HONG KONG (BLOOMBERG, REUTERS) - Most Asian stock markets slipped on Monday (March 21) after three consecutive weeks of gains as a retreat in oil prices made investors cautious.
BUT China's benchmark stock index rallied above the 3,000 level for the first time in two months after policy makers loosened controls on margin lending. The Shanghai Composite Index climbed 2 per cent, led by brokerages and technology companies.
China Securities Finance Corp, the state-backed agency that provides funding to brokerages for margin trading, said late ON Friday (MARCH 18) it will restart offering loans to securities firms for periods ranging from 7 days to 182 days.
A surge in margin loans fueled the stock boom in the first half of last year, and exacerbated the slump that followed. Moves in the Shanghai Composite over much of the past two years have closely tracked appetite for leveraged bets, which fell to the lowest level since December 2014 last week.
"The state doesn't want the market to decline and they want to see buying from investors so we've seen them loosen their grip on margin lending," said Wang Zheng, who has been adding his holdings recently as the Shanghai-based chief investment officer at Jingxi Investment Management Co. "There's no big negative news now as the top priority for the regulator is to stabilize the market. There will be no radical reforms."
The Shanghai Composite posted its steepest weekly gain since November amid speculation that some commercial banks had resumed non-brokerage margin lending, which was banned by regulators last summer.

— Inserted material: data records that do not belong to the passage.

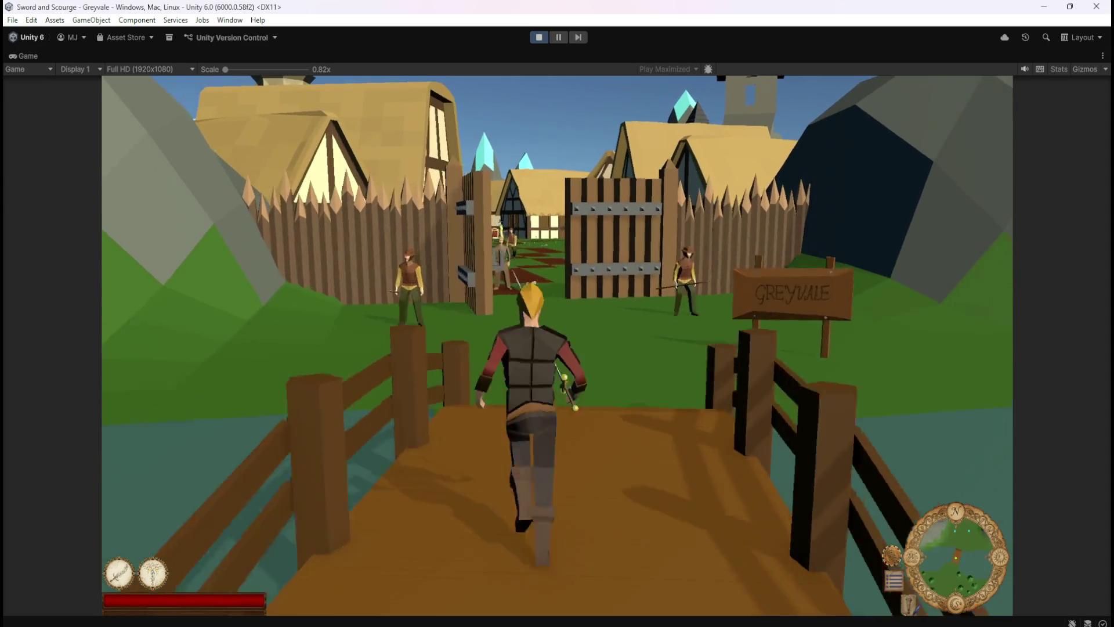
key(w)
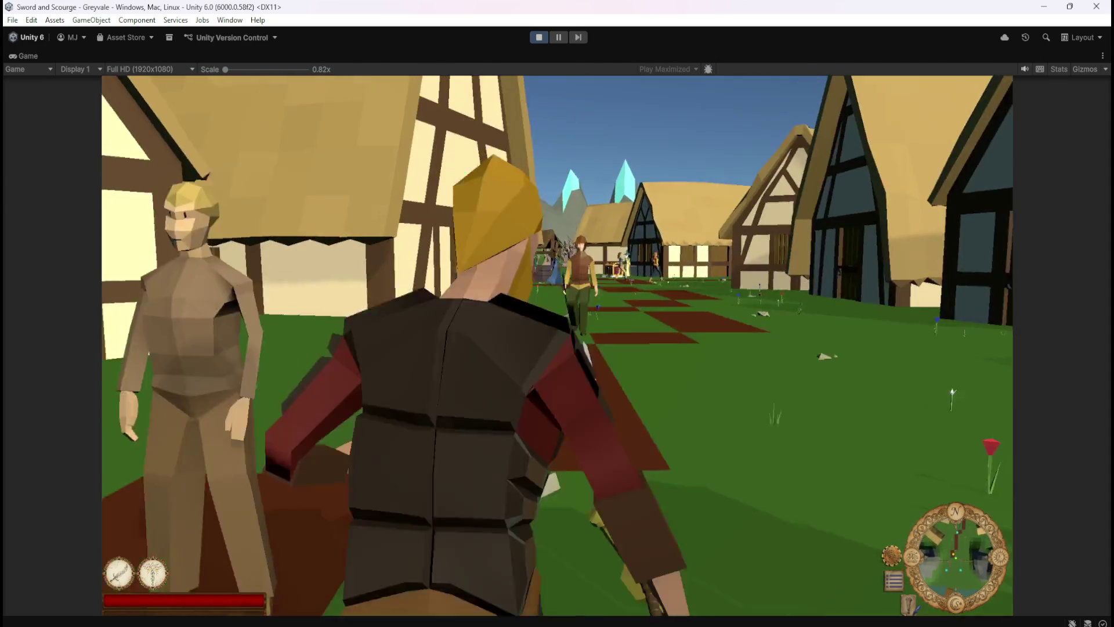
key(w)
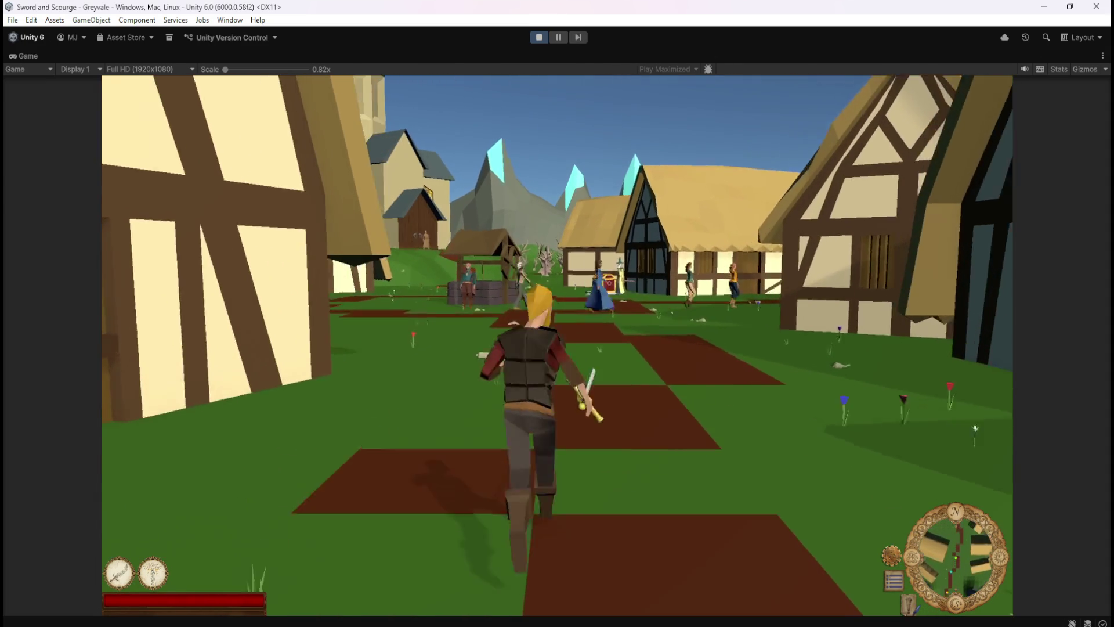
key(w)
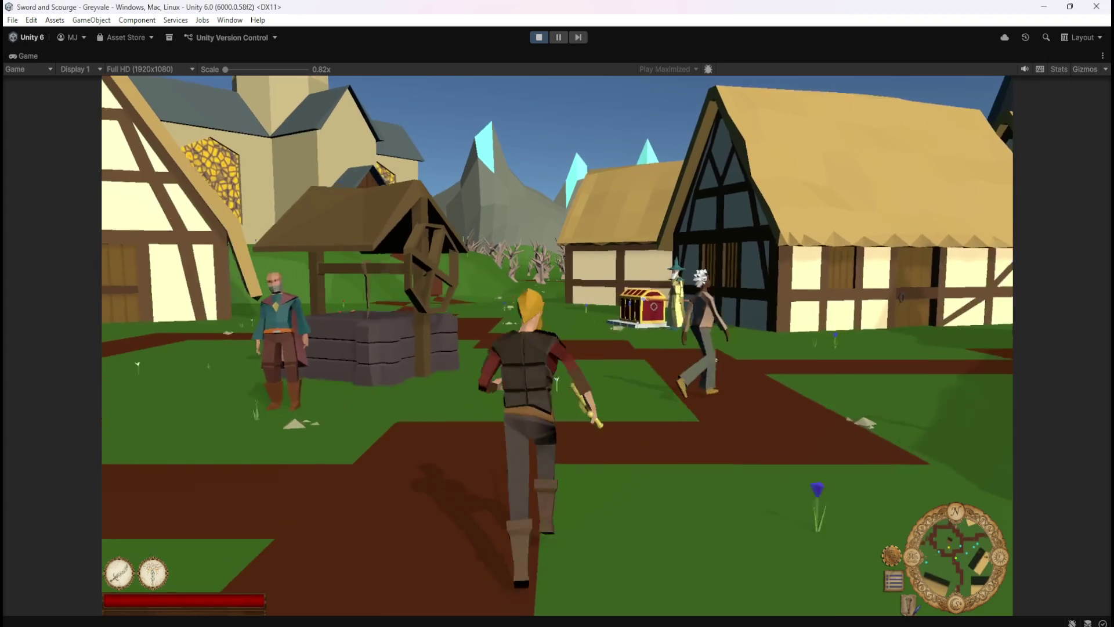
key(w)
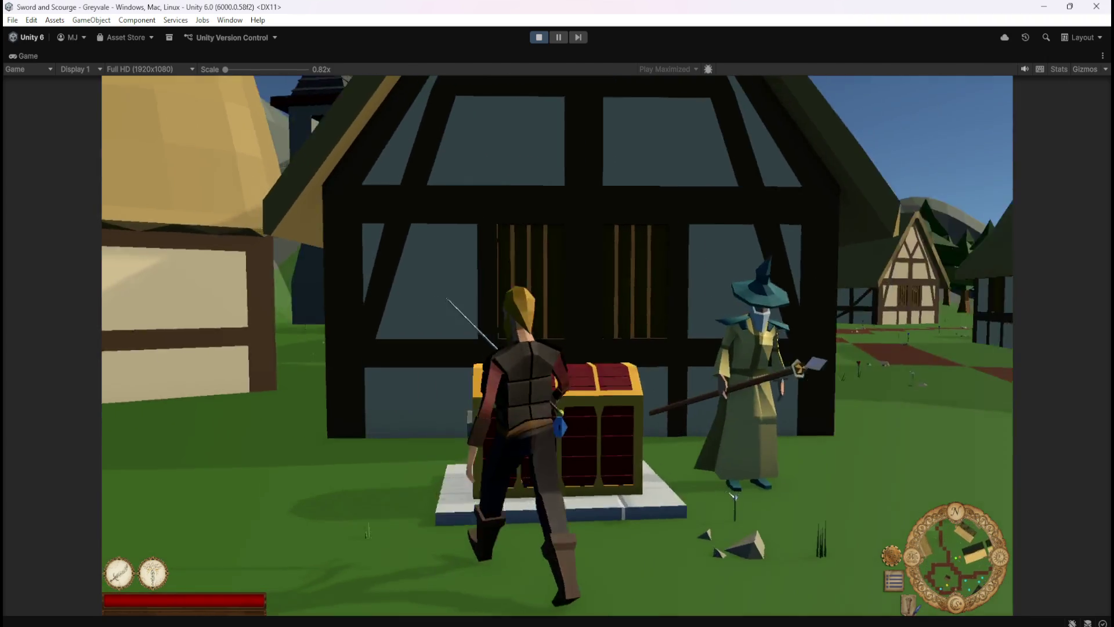
key(w)
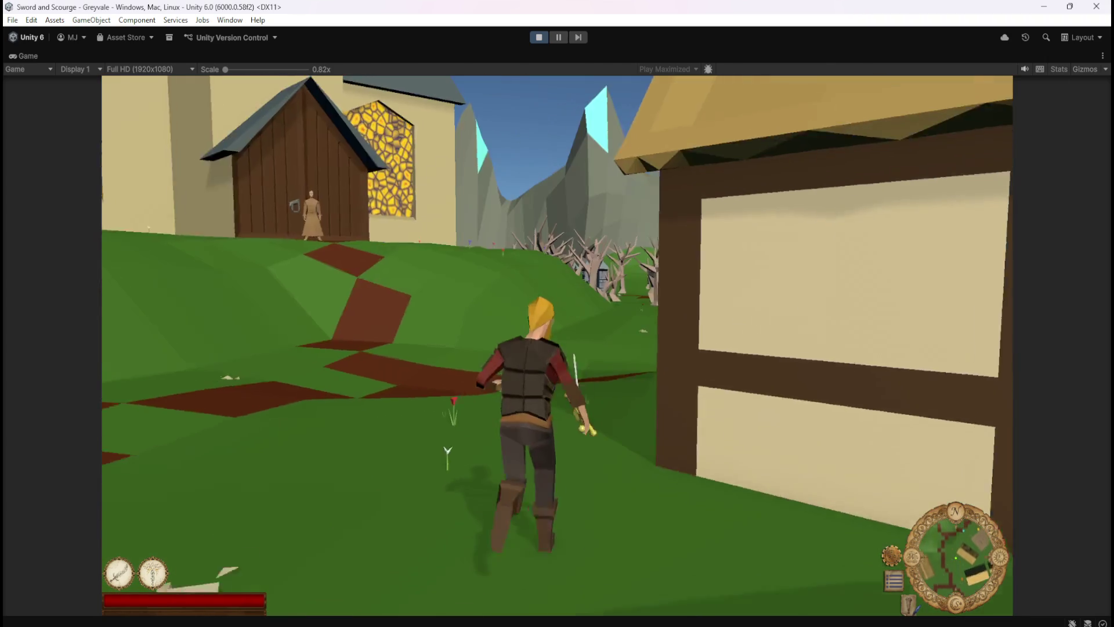
key(w)
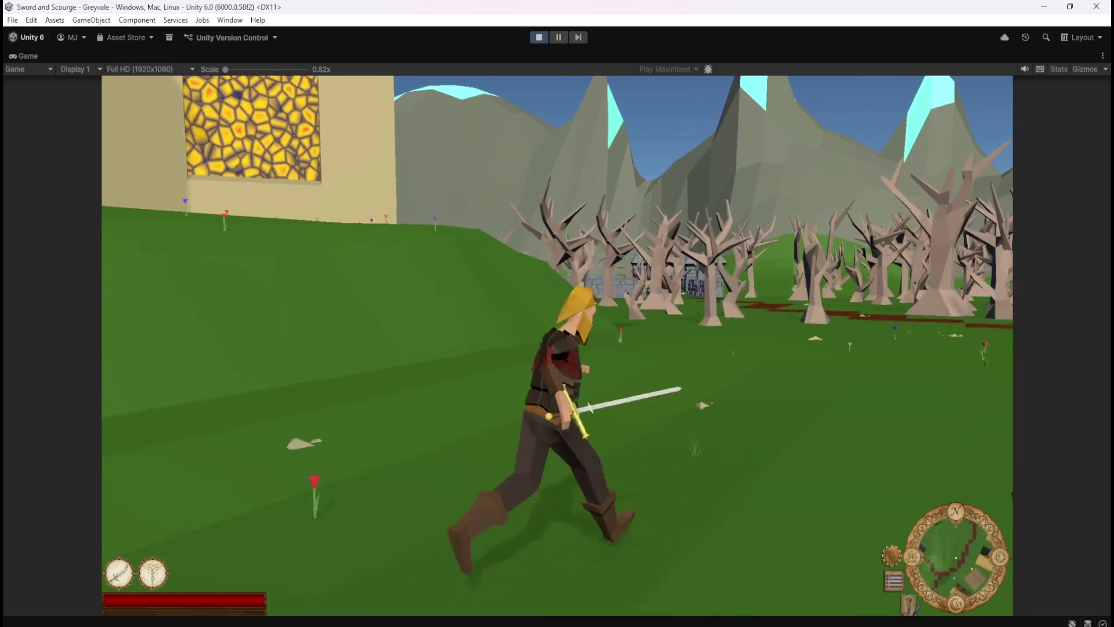
key(w)
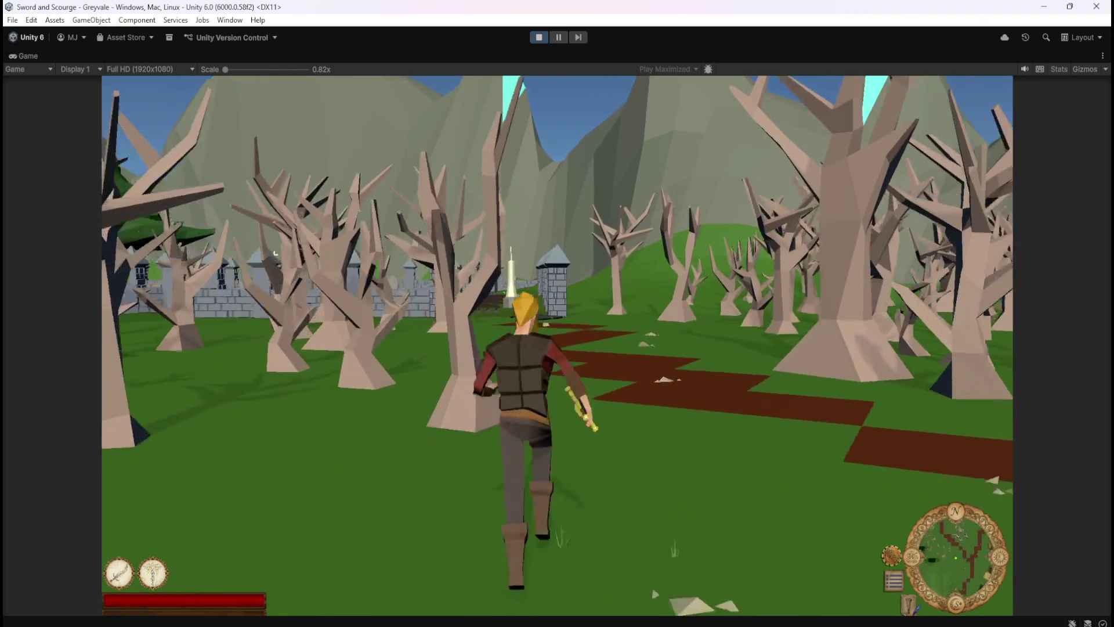
key(w)
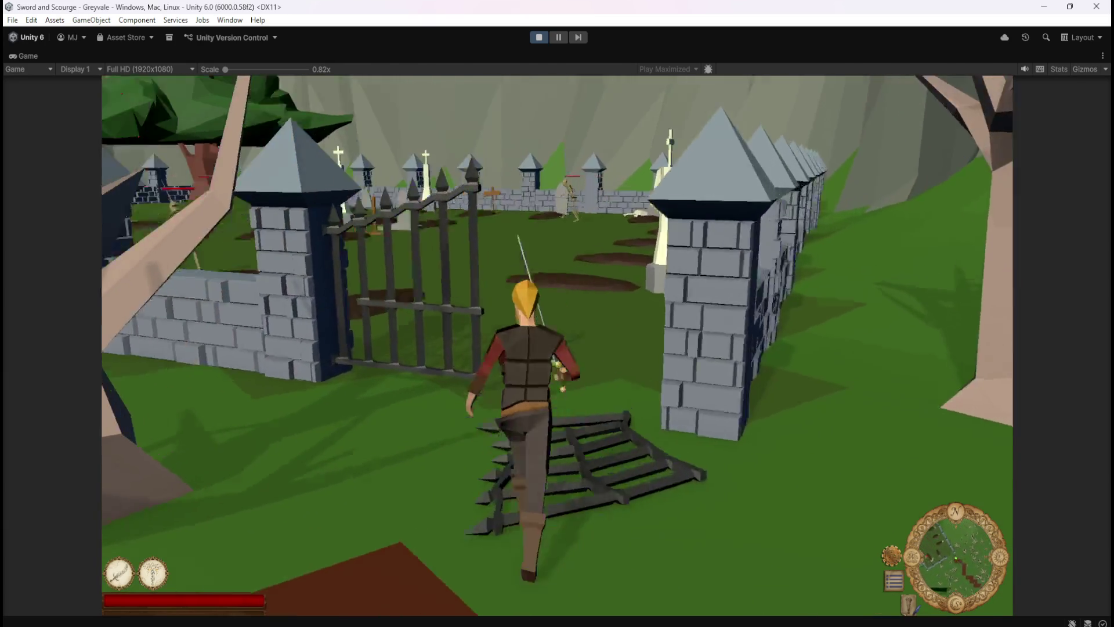
key(w)
- Kill the skeleton with the sword and loot its bones
click(715, 153)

The CSI 300 Index rose 2.4 per cent, while the ChiNext index of small-cap shares surged 1.7 per cent for a three-day, 13 percent gain. The Hang Seng China Enterprises Index added 0.8 perc ent in Hong Kong, taking its rebound to 19 per cent since the Feb 12 low. The Hang Seng Index climbed 0.2 per cent.
MSCI's broadest index of Asia-Pacific shares outside Japan was down 0.3 per cent after entering positive territory for the first time this year on Friday. It is up 16 per cent from January's lows.
Equity markets elsewhere in the region edged lower with Taiwan and Australia leading losses.
Singapore's Straits Times Index was down 1.04 per cent at 2,876.58 as of 1:40 pm.
Japanese markets were closed for a holiday.
"Despite the current rally in risk, we are more inclined to be broadly bearish on emerging markets given the underlying weakening trend," said Frances Cheung, head of rates strategy, Asia ex-Japan at Societe Generale in Hong Kong.
In the absence of any fresh major economic data in a holiday-shortened week, investors were left to ponder the softer tightening bias from the Fed even as the US economic recovery appeared to be gathering fresh steam.
Dollar bulls were hit hard last week after the Fed's less hawkish stance which cut the projected rate hikes for the rest of the year by half to only two. Financial markets, as seen by money market futures, are barely pricing in one.
Fed Chair Janet Yellen sounded doubtful that a recent firming in US inflation would be sustained, suggesting the central bank is in no hurry to tighten policy.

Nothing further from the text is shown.